The SVT name actually appears on the car more frequently than does Shelby’s. All four wheels, both doorsills, the tachometer, and the engine’s finned camshaft covers all proudly claim to be “powered by SVT.”

This year, Ford plans to affix red-eyed Cobra decals to an estimated 8,000 to 10,000 Mustang grilles in lieu of the suddenly generic galloping horse. The first year’s production already has been sold, so latecomers should expect to pay much more than the $41,000 base price to acquire a 2007 model-year car. In fact, at the Barrett-Jackson auction in Scottsdale, Ariz., earlier this year, the right to purchase the first new Shelby GT500 went for $648,000. Evidently the buyer agrees with Shelby that this car is perfect. 

—Gregory Anderson

Ford SVT, www.svt.ford.com

So-Cal Speed Shop 1932 Ford Hi-Boy Roadster

The archetypal hot rod rides again.

Ford’s 1932 v-8 roadster was an ideal canvas for someone who liked to tinker, says Pete Chapouris, the owner and president of the So-Cal Speed Shop, a carmaker and restorer in Pomona, Calif., that builds and sells re-creations of that car. “You could pull the fenders off and lighten it up and make it faster than anything else out of the box,” says Chapouris, an acclaimed auto restorer who worked on the 1948 Doane Spencer roadster that won the inaugural hot rod class at the Pebble Beach Concours d’Elegance in 1997. That same year, Chapouris partnered with Alex Xydias, who founded the So-Cal Speed Shop 60 years ago, and resurrected the brand.
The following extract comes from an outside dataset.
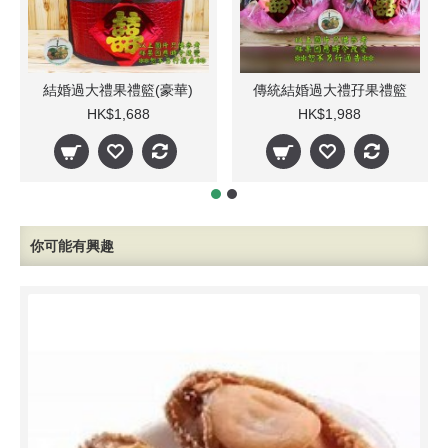
結婚過大禮果禮籃(豪華)
傳統結婚過大禮孖果禮籃
HK$1,688
HK$1,988
你可能有興趣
“Southern California is where it all started,” says Xydias. He is referring to hot-rodding, the practice of fashioning high-performance machines out of everything from commuter cars to discarded airplane fuel tanks, or belly tanks. Xydias transformed one such fuel tank into a record-setting racecar (198.88 mph at Utah’s Bonneville Salt Flats in 1952) by adding four wheels and an engine. Today, the So-Cal Speed Shop is hammering, sanding, tuning, and painting as many as a dozen projects at any given time. The company recently added its ninth franchise dealership, but it still builds every vehicle at its Pomona headquarters. To become a franchise, every dealership is required to purchase a So-Cal Hi-Boy Roadster.
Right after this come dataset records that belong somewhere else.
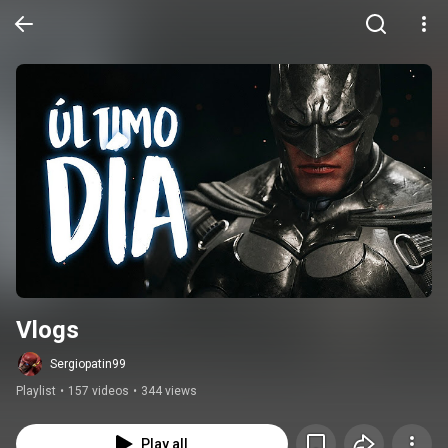
Vlogs
Sergiopatin99
Playlist
•
157 videos
•
344 views
Play all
The Roadster comes with no air bags, no electronic traction control, not even a three-point seat belt. It is also absent any fenders and a roof, and at $150,000, it costs more than the Cadillac XLR-V and the Ford Shelby GT500 combined.


As an homage to the belly tank cars that brought So-Cal its initial fame, the Roadster’s classic Ford body features a red-and-white paint job patterned after those early dry-lake racers. Its louvered hood drapes over a 383 cu in Chevrolet small-block engine that develops 425 hp and enough torque to paint two black stripes on the pavement anytime you want. Polished stainless steel shock and headlight mounts, gleaming aluminum brakes, and chrome-plated rods, shock absorbers, and I-beam axle reflect light in a shining metallic medley.

“It’s like a four-wheeled motorcycle,” Chapouris says. “And the wind just whips you around—from 50 to 200 mph, it’s the same ambience.

“A lot of guys have bought into the Roadster for that reason,” he continues. “Most of our clients are 45 years plus, and they’ve got kids and businesses; they just don’t feel comfortable riding bikes anymore.”

However, comfortable is not the first description that comes to mind when driving the Roadster. As the car’s speed increases, you feel as though you are piloting an ultralight aircraft as it reaches takeoff velocity. The suspension hurtles over road surfaces, and the car’s occupants, on the bench seat, are restrained only by lap belts and a sense of invincibility. Carnival rides are not this entertaining.

The four-spoke steering wheel sets the general course for the four tall and skinny tires to follow, like a captain’s wheel to a rudder. There is no consistent on-center spot, and at highway speeds, the driver constantly is juggling from port to starboard and back to keep tabs on the road. But at 80 mph, the tachometer lopes along at only 2,000 rpm, a conservation of energy that averages 20 mpg, which gives the car a range of nearly 250 miles.

“Hot-rodding never went away,” Chapouris says. “It just evolved.”